(TASK REQUIREMENTS):
Only the lines from the one containing "output out4, out3, out2, out1, out0;" to the end of the records belong in the answer; repeat them exactly and drop the pictures.

Saved entries:
● ● ● ● ●

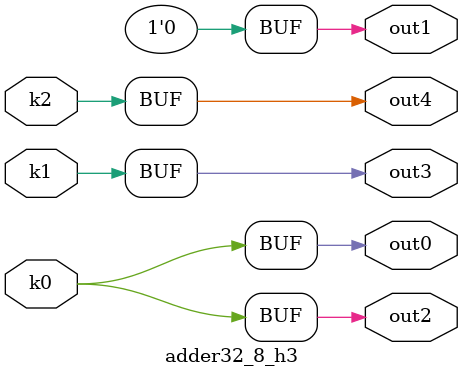
<source format=v>
module adder32_8(pi00, pi01, pi02, pi03, pi04, pi05, pi06, pi07, pi08, pi09, po0, po1, po2, po3, po4);
input pi00, pi01, pi02, pi03, pi04, pi05, pi06, pi07, pi08, pi09;
output po0, po1, po2, po3, po4;
wire k0, k1, k2;
adder32_8_w3 DUT1 (pi00, pi01, pi02, pi03, pi04, pi05, pi06, pi07, pi08, pi09, k0, k1, k2);
adder32_8_h3 DUT2 (k0, k1, k2, po0, po1, po2, po3, po4);
endmodule

module adder32_8_w3(in9, in8, in7, in6, in5, in4, in3, in2, in1, in0, k2, k1, k0);
input in9, in8, in7, in6, in5, in4, in3, in2, in1, in0;
output k2, k1, k0;
assign k0 =   ((~in7 ^ in3) & (((in8 | in4) & (((in9 | in5) & (in0 | ~in1)) | (in9 & in5))) | (in8 & in4))) | ((~in8 | ~in4) & ((~in9 & ~in5) | (~in0 & in1 & (~in9 | ~in5))) & (in7 ^ in3)) | (~in8 & ~in4 & (in7 ^ in3));
assign k1 =   ((in8 ^ in4) & (((in9 | in5) & (in0 | ~in1)) | (in9 & in5))) | (((~in9 & ~in5) | (~in0 & in1 & (~in9 | ~in5))) & (~in8 ^ in4));
assign k2 =   ((~in9 ^ in5) & (in0 | ~in1)) | (~in0 & in1 & (in9 ^ in5));
endmodule

module adder32_8_h3(k2, k1, k0, out4, out3, out2, out1, out0);
input k2, k1, k0;
output out4, out3, out2, out1, out0;
assign out0 = k0;
assign out1 = 0;
assign out2 = k0;
assign out3 = k1;
assign out4 = k2;
endmodule

</source>
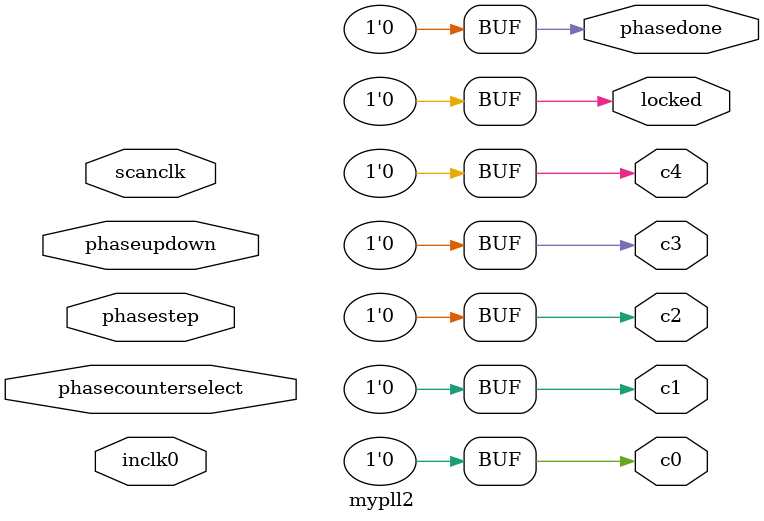
<source format=v>
module mypll2(	// file.cleaned.mlir:2:3
  input        inclk0,	// file.cleaned.mlir:2:24
  input  [2:0] phasecounterselect,	// file.cleaned.mlir:2:41
  input        phasestep,	// file.cleaned.mlir:2:70
               phaseupdown,	// file.cleaned.mlir:2:90
               scanclk,	// file.cleaned.mlir:2:112
  output       c0,	// file.cleaned.mlir:2:131
               c1,	// file.cleaned.mlir:2:144
               c2,	// file.cleaned.mlir:2:157
               c3,	// file.cleaned.mlir:2:170
               c4,	// file.cleaned.mlir:2:183
               locked,	// file.cleaned.mlir:2:196
               phasedone	// file.cleaned.mlir:2:213
);

  assign c0 = 1'h0;	// file.cleaned.mlir:3:14, :4:5
  assign c1 = 1'h0;	// file.cleaned.mlir:3:14, :4:5
  assign c2 = 1'h0;	// file.cleaned.mlir:3:14, :4:5
  assign c3 = 1'h0;	// file.cleaned.mlir:3:14, :4:5
  assign c4 = 1'h0;	// file.cleaned.mlir:3:14, :4:5
  assign locked = 1'h0;	// file.cleaned.mlir:3:14, :4:5
  assign phasedone = 1'h0;	// file.cleaned.mlir:3:14, :4:5
endmodule


</source>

● ● ● ● ●

(RESULT OF THE EXERCISE):
output out4, out3, out2, out1, out0;
assign out0 = k0;
assign out1 = 0;
assign out2 = k0;
assign out3 = k1;
assign out4 = k2;
endmodule

</source>
<source format=v>
module mypll2(	// file.cleaned.mlir:2:3
  input        inclk0,	// file.cleaned.mlir:2:24
  input  [2:0] phasecounterselect,	// file.cleaned.mlir:2:41
  input        phasestep,	// file.cleaned.mlir:2:70
               phaseupdown,	// file.cleaned.mlir:2:90
               scanclk,	// file.cleaned.mlir:2:112
  output       c0,	// file.cleaned.mlir:2:131
               c1,	// file.cleaned.mlir:2:144
               c2,	// file.cleaned.mlir:2:157
               c3,	// file.cleaned.mlir:2:170
               c4,	// file.cleaned.mlir:2:183
               locked,	// file.cleaned.mlir:2:196
               phasedone	// file.cleaned.mlir:2:213
);

  assign c0 = 1'h0;	// file.cleaned.mlir:3:14, :4:5
  assign c1 = 1'h0;	// file.cleaned.mlir:3:14, :4:5
  assign c2 = 1'h0;	// file.cleaned.mlir:3:14, :4:5
  assign c3 = 1'h0;	// file.cleaned.mlir:3:14, :4:5
  assign c4 = 1'h0;	// file.cleaned.mlir:3:14, :4:5
  assign locked = 1'h0;	// file.cleaned.mlir:3:14, :4:5
  assign phasedone = 1'h0;	// file.cleaned.mlir:3:14, :4:5
endmodule


</source>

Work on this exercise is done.